"I had thought of that, but the chances seemed to me as even that a step-mother would make the children unhappy as that my plan may. Joan is now—let me see—sixteen years old. She ought not to study this year; she is not as strong as she should be. She has been growing too fast and thinking too hard. The change to a year of home life and home cares will do her good."

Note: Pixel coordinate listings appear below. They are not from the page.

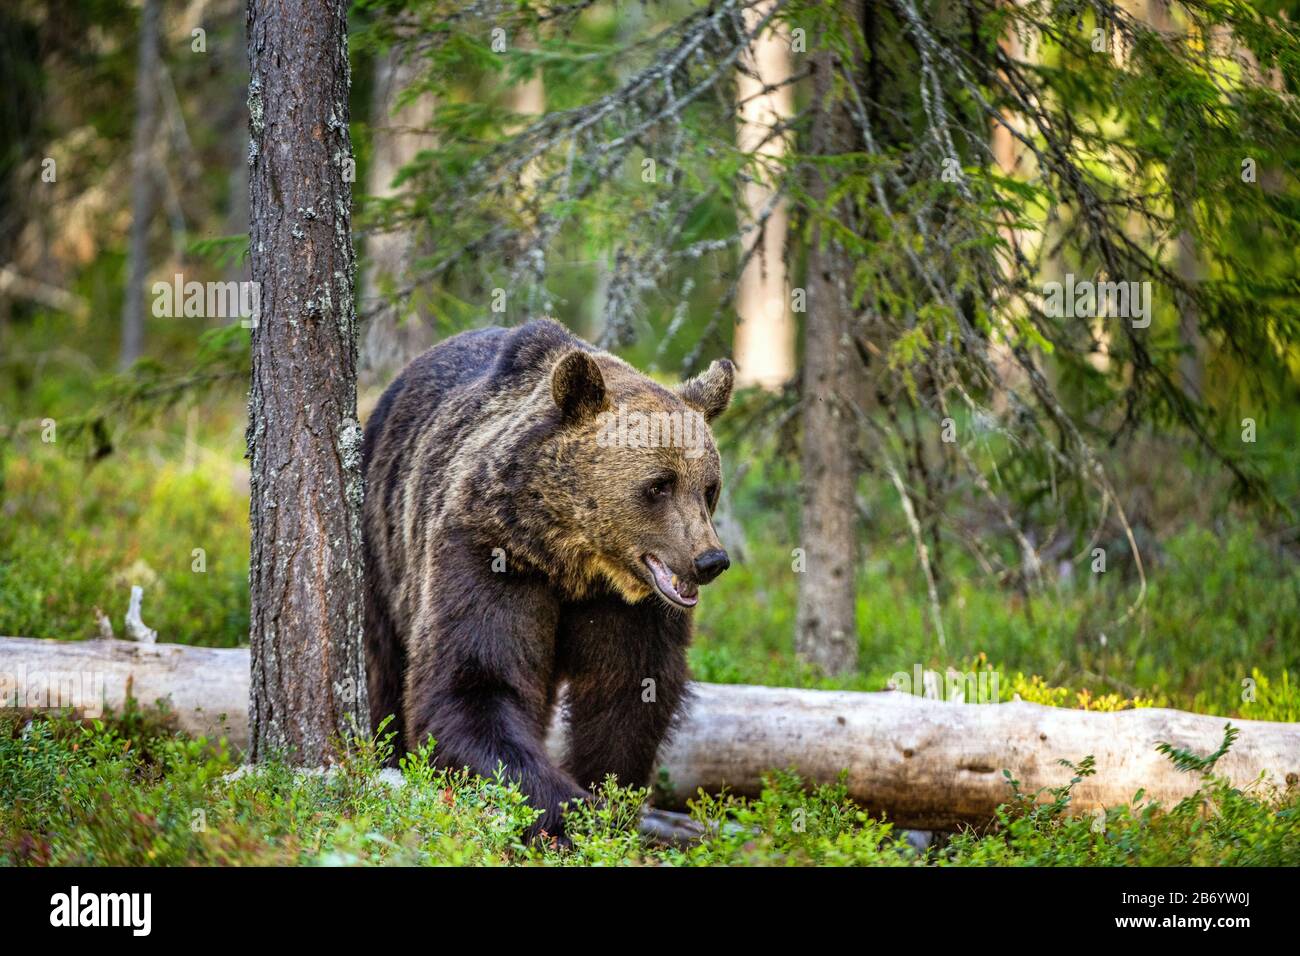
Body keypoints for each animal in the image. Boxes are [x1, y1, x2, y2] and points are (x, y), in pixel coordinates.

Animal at [361, 318, 734, 838]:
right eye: (659, 485)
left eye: (708, 487)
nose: (709, 560)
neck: (573, 558)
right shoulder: (489, 553)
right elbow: (475, 682)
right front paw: (569, 808)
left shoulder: (628, 608)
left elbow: (629, 695)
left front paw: (609, 798)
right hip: (383, 541)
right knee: (386, 664)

"Is Joan to keep your house?"
"That was my idea. Jane has been filling her little head with romances, and letting her talk freely with the servants at the same time, until her conversation is a grotesque mixture of cultivation and picturesque terms culled from the servants' hall. Tom hears her in horror. But he needs to be shocked, so that's one good gained. I shall take Tom out to the furnaces with me, and start him with a crowbar in his hand to work his way up. It's the only chance for redeeming him. I haven't broken that piece of news to him yet. He thinks he is to go to college. I don't dare to send him there in his present trim. Milly has meant well, but she has almost ruined my boy with her money. Jane has done less harm to the others, but I must have my children with me for a year at least to straighten them out, and then I can decide what each one needs."
The Bishop looked grave. "It seems to me an awful experience ahead for you, and a pretty hard one for the young people, Tom. Aren't you just a little severe on them?"
"I don't think so; I know I don't mean to be. The truth is they have lost their dear mother, and life must be hard for us all at present. I think they ought to take their share of it. Shirking their burden, as I have been letting them, was certainly doing them harm. We are a motherless brood, and a motherless brood we will be, and work it out together."
The elder brother looked tenderly across the table at the younger. "You are a brave fellow, Tom. God bless you and your undertaking! I can't help feeling it's a wild experiment, but, as you have the courage to conceive it, you may have the character to bring it to a good end. Now that you have your little brood all collected here, let them roost in the garret as long as you like, and draw a free breath before you plunge in. Here come the youngsters now."
The study door was banged open, and three little children, two boys and a girl, hurtled into the room. The elder children were dragging the baby girl between them, and they were followed by Joan, who had plainly set out with the intention of quelling the riot, but forgot her errand by the way, and now wandered in dreamily after the procession. The Bishop's quiet study, kept always by his housekeeper as a half-sacred retreat, buzzed as if blue-bottle flies had flown in.
"Godfather, we can play here, can't we?"
The Bishop was godfather to all his brother's children.